Kannst du alle folgenden Zeilen in eine JSON-Liste von Strings umwandeln, mit einem String je Zeile und ohne Leerzeilen?

Zeilen aus einem Datensatz
════════

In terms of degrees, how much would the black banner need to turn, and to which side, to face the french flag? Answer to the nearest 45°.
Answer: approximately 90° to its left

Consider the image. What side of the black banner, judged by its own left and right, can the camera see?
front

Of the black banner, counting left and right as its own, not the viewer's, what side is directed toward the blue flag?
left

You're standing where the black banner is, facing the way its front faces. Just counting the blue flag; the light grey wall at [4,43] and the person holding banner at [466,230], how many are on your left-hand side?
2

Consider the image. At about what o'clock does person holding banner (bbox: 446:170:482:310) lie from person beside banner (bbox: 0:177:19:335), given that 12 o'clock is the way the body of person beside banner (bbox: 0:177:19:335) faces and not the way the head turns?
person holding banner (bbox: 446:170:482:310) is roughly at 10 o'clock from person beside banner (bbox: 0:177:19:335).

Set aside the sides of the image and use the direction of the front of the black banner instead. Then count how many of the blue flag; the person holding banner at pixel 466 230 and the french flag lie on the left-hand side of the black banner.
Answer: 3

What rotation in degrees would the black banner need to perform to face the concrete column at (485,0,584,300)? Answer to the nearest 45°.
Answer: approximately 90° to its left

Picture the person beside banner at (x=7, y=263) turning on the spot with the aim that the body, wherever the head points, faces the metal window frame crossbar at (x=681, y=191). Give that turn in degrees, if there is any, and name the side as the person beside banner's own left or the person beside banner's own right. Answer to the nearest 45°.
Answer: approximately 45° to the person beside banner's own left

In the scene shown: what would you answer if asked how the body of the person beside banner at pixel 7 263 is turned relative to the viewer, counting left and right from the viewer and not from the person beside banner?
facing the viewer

════════

§ DEINE ANTWORT
[
  "In terms of degrees, how much would the black banner need to turn, and to which side, to face the french flag? Answer to the nearest 45°.",
  "Answer: approximately 90° to its left",
  "Consider the image. What side of the black banner, judged by its own left and right, can the camera see?",
  "front",
  "Of the black banner, counting left and right as its own, not the viewer's, what side is directed toward the blue flag?",
  "left",
  "You're standing where the black banner is, facing the way its front faces. Just counting the blue flag; the light grey wall at [4,43] and the person holding banner at [466,230], how many are on your left-hand side?",
  "2",
  "Consider the image. At about what o'clock does person holding banner (bbox: 446:170:482:310) lie from person beside banner (bbox: 0:177:19:335), given that 12 o'clock is the way the body of person beside banner (bbox: 0:177:19:335) faces and not the way the head turns?",
  "person holding banner (bbox: 446:170:482:310) is roughly at 10 o'clock from person beside banner (bbox: 0:177:19:335).",
  "Set aside the sides of the image and use the direction of the front of the black banner instead. Then count how many of the blue flag; the person holding banner at pixel 466 230 and the french flag lie on the left-hand side of the black banner.",
  "Answer: 3",
  "What rotation in degrees would the black banner need to perform to face the concrete column at (485,0,584,300)? Answer to the nearest 45°.",
  "Answer: approximately 90° to its left",
  "Picture the person beside banner at (x=7, y=263) turning on the spot with the aim that the body, wherever the head points, faces the metal window frame crossbar at (x=681, y=191). Give that turn in degrees, if there is any, and name the side as the person beside banner's own left or the person beside banner's own right. Answer to the nearest 45°.",
  "Answer: approximately 45° to the person beside banner's own left",
  "In the scene shown: what would you answer if asked how the body of the person beside banner at pixel 7 263 is turned relative to the viewer, counting left and right from the viewer and not from the person beside banner?",
  "facing the viewer"
]